ABOUT THIS TASK:
Print every entry word for word, but omit the pictures.

Detected change data:

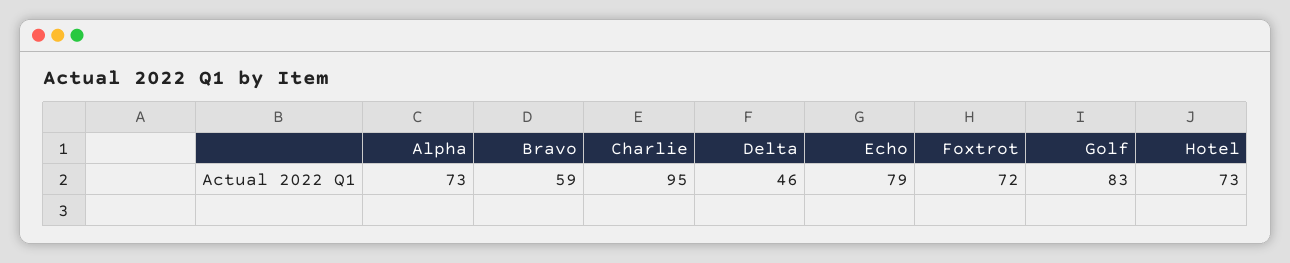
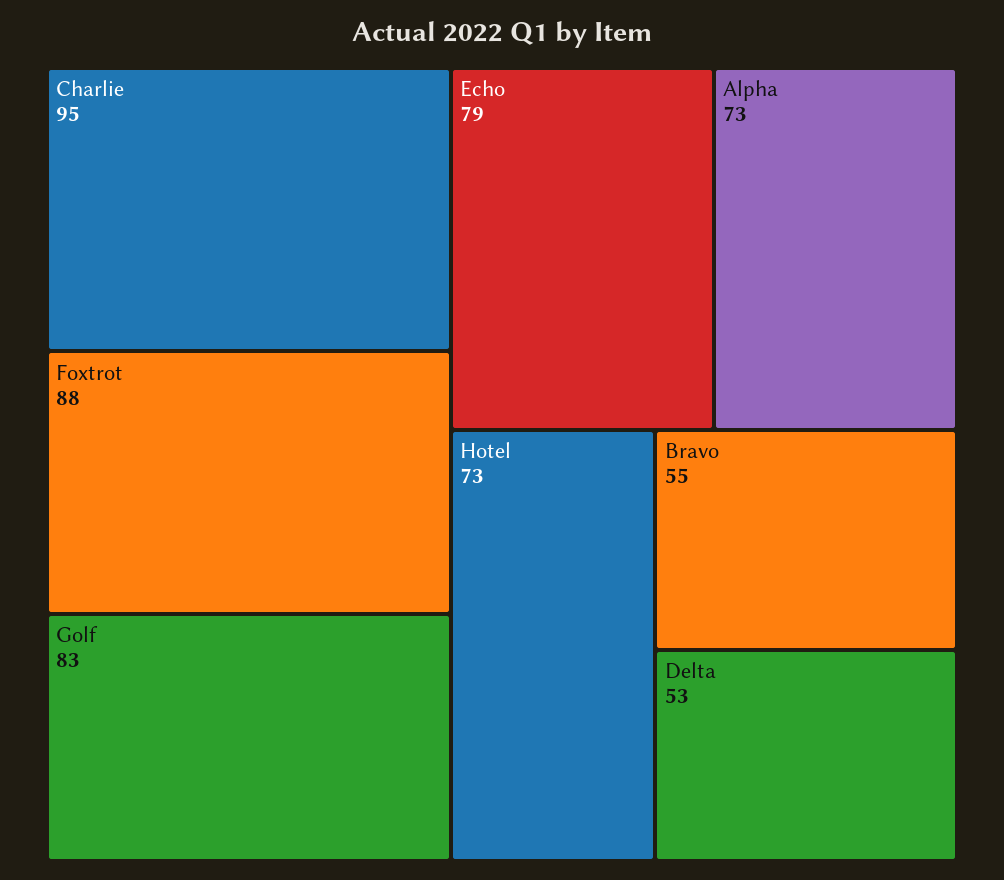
Bravo: 59 -> 55
Delta: 46 -> 53
Foxtrot: 72 -> 88

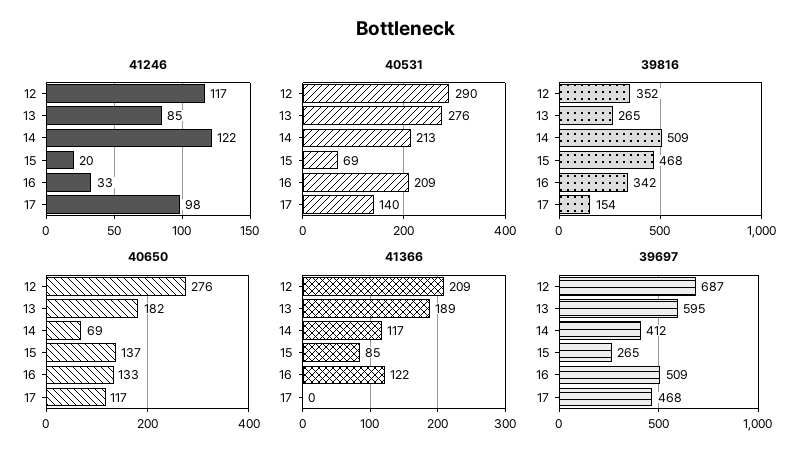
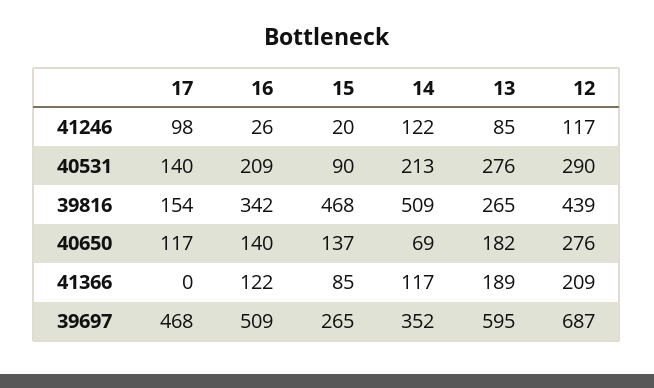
41246, 16: 33 -> 26
40531, 15: 69 -> 90
39816, 12: 352 -> 439
40650, 16: 133 -> 140
39697, 14: 412 -> 352

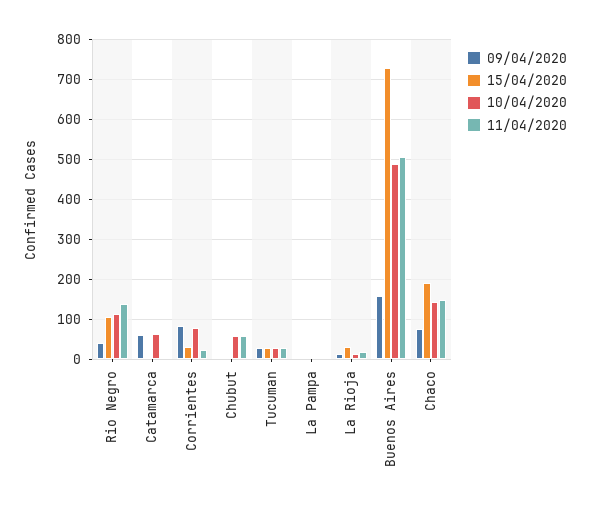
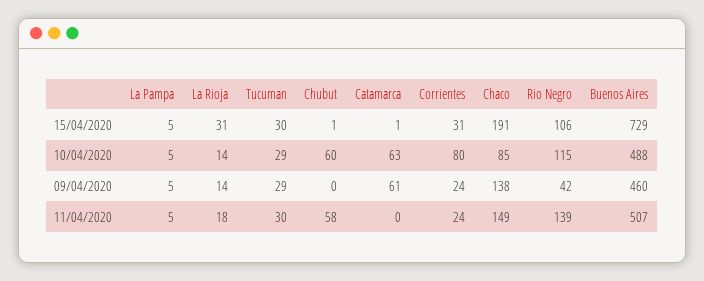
09/04/2020, Corrientes: 80 -> 24
09/04/2020, Buenos Aires: 160 -> 460
09/04/2020, Chaco: 80 -> 138
10/04/2020, Chaco: 140 -> 85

THE ANSWER:
Bravo: 59 -> 55
Delta: 46 -> 53
Foxtrot: 72 -> 88

41246, 16: 33 -> 26
40531, 15: 69 -> 90
39816, 12: 352 -> 439
40650, 16: 133 -> 140
39697, 14: 412 -> 352

09/04/2020, Corrientes: 80 -> 24
09/04/2020, Buenos Aires: 160 -> 460
09/04/2020, Chaco: 80 -> 138
10/04/2020, Chaco: 140 -> 85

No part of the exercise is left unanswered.